SnowflakedbtAWS S3PythonSQL
Overview
An end-to-end data engineering pipeline for Airbnb listings, hosts, and bookings using Snowflake and dbt. The project implements medallion modeling, incremental processing, and historical tracking for analytics.
Problem
- Airbnb source data arrives as separate raw files that are not analytics-ready.
- Business users need consistent, reliable metrics with historical tracking across changing entities.
Solution
- Ingest source CSVs into staging, then model Bronze/Silver/Gold layers in dbt on Snowflake.
- Use incremental models to process only new/changed records and improve runtime efficiency.
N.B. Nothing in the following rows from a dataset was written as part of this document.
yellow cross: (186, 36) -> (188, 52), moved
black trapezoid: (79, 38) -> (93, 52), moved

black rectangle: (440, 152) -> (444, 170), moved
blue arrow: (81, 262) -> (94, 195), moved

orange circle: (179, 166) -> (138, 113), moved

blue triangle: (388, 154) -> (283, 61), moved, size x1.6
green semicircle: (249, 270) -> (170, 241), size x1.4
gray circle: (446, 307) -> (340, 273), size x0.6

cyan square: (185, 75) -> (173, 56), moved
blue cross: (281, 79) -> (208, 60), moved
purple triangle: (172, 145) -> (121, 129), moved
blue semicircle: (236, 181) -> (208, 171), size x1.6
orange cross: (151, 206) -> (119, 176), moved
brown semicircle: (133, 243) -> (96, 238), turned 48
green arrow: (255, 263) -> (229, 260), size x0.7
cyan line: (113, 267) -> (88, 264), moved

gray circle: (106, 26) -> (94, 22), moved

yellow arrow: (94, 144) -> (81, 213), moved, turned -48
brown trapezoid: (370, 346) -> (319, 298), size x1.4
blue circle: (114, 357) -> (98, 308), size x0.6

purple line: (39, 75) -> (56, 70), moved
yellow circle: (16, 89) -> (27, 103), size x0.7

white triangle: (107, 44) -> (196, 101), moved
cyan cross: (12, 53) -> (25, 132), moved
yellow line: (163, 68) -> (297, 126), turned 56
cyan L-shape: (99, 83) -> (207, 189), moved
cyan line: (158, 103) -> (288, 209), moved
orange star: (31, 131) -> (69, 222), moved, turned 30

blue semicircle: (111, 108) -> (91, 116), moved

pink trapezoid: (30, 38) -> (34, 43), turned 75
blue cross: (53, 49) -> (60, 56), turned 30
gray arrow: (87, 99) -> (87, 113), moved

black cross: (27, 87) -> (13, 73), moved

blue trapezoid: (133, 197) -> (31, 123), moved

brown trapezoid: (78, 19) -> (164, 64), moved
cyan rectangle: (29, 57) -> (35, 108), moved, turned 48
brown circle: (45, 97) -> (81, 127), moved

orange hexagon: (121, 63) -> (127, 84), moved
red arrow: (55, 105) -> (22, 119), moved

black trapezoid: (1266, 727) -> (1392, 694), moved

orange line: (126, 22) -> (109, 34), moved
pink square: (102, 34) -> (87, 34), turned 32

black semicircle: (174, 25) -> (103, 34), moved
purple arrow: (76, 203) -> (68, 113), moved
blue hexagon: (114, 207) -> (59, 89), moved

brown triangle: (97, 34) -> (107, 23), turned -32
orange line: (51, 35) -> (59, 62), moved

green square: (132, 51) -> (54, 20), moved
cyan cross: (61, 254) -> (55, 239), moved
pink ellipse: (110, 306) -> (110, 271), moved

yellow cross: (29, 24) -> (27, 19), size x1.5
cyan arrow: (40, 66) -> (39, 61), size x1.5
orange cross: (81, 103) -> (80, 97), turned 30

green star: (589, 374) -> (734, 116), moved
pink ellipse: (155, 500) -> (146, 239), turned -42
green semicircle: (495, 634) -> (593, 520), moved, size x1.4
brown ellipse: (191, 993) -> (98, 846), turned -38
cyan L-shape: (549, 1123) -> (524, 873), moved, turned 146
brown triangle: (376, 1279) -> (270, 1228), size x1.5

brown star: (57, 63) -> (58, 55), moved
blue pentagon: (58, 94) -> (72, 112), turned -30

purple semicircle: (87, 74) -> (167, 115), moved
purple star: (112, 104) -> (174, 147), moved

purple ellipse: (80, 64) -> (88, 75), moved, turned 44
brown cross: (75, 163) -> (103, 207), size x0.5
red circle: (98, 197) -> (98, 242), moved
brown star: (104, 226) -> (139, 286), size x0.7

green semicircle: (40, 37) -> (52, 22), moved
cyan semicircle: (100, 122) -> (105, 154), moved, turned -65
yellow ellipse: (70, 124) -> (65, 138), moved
- Implement dbt snapshots (SCD Type 2) for bookings, hosts, and listings to preserve history.
Architecture
- Source CSV data -> AWS S3 -> Snowflake staging tables
- dbt Bronze models for raw structured ingestion
- dbt Silver models for cleaning, standardization, and enrichment
- dbt Gold models (`fact`, `obt`) for analytics and BI consumption
Metrics
- Produced analytics-ready Gold datasets (`fact` and `obt`) for downstream reporting.
- Reduced rebuild overhead via incremental model execution in Bronze/Silver layers.
- Improved trust with dbt tests, source checks, and lineage visibility.
Highlights
- Medallion architecture with clear layer boundaries and ownership.
- SCD Type 2 snapshots for historical point-in-time analysis.
- Reusable macros and Jinja templating to keep transformations maintainable.